> JOB ITEM: Whenever a line in the following entries includes "після", tally it. Report nothing except the final count.

> INPUT MATERIAL:
== Segment start ==
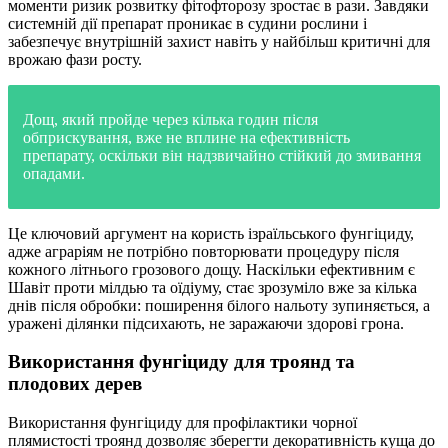
моменти ризик розвитку фітофторозу зростає в рази. Завдяки
системній дії препарат проникає в судини рослини і
забезпечує внутрішній захист навіть у найбільш критичні для
врожаю фази росту.
Дощ, який пройде через кілька годин після
обприскування, вже не вплине на ефективність
препарату, оскільки він надзвичайно стійкий до змивання
опадами.
Це ключовий аргумент на користь ізраїльського фунгіциду,
адже аграріям не потрібно повторювати процедуру після
кожного літнього грозового дощу. Наскільки ефективним є
Шавіт проти мілдью та оїдіуму, стає зрозуміло вже за кілька
днів після обробки: поширення білого нальоту зупиняється, а
уражені ділянки підсихають, не заражаючи здорові грона.
Використання фунгіциду для троянд та
плодових дерев
Використання фунгіциду для профілактики чорної
плямистості троянд дозволяє зберегти декоративність куща до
== Segment end ==
> RESULT OF THIS TASK: 3